Alchemy of Success
The success of anything correlates to how much energy is put into it. To maximize our energy input we have to minimize our energy dispersion into unrelated things.
Forcing ourselves to work for an unrelated cause, will never produce any significant results, as large amount of our energy is consumed by making ourselves work on something that’s not really aligned with what we wish to achieve.
Some obvious examples:
- Steve Jobs created apple to produce high end consumer technology.
- John Lennon wrote songs to open our minds and hearts.

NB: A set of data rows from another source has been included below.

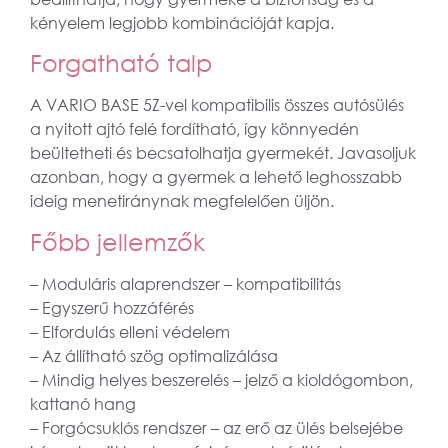
kényelem legjobb kombinációját kapja.
Forgatható talp
A VARIO BASE 5Z-vel kompatibilis összes autósülés
a nyitott ajtó felé fordítható, így könnyedén
beültetheti és becsatolhatja gyermekét. Javasoljuk
azonban, hogy a gyermek a lehető leghosszabb
ideig menetiránynak megfelelően üljön.
Főbb jellemzők
– Moduláris alaprendszer – kompatibilitás
– Egyszerű hozzáférés
– Elfordulás elleni védelem
– Az állítható szög optimalizálása
– Mindig helyes beszerelés – jelző a kioldógombon,
kattanó hang
– Forgócsuklós rendszer – az erő az ülés belsejébe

The motives fueling the actions of these highly successful individuals, were directly aligned with what they set out to achieve. They worked towards a vision and everything else such as fame and money were merely side effects.
Unrelated, underlying motives function as dispersive filters on our energy stream. What initially was a direct stream of energy and inspiration, quickly becomes a myriad of disconnected trickles. These trickles often aren’t enough to create any significant results.
When these filters are cleared, and our energetic focus is aligned, we unleash a super nova of creative potential.
Let’s say we’re passionate painter – it’s in our DNA and we just can’t stop. To paint or not to paint is not even a question.
Now let’s add an extra, unrelated motive into the mix. Let’s say we are a painter, and we love to paint and we want to earn money doing this because we want to make a living doing what we love.
Now painting has become only half the focus. The other half of our focus is earning money. Suddenly we’re painting for the love of it, we’re painting for financial reward. This may be somewhat successful, but we’re splitting our energetic stream half, thus both aspects only get half the attention.
Now imagine adding in another underlying motive – the desire to become a famous artist. At this point we are already only giving 33.3% to our actual love of painting and the rest of our 66.6% of energy goes into chasing money and fame, neither of which are even tangible things. We’re wasting most of our energy of phantom ideas.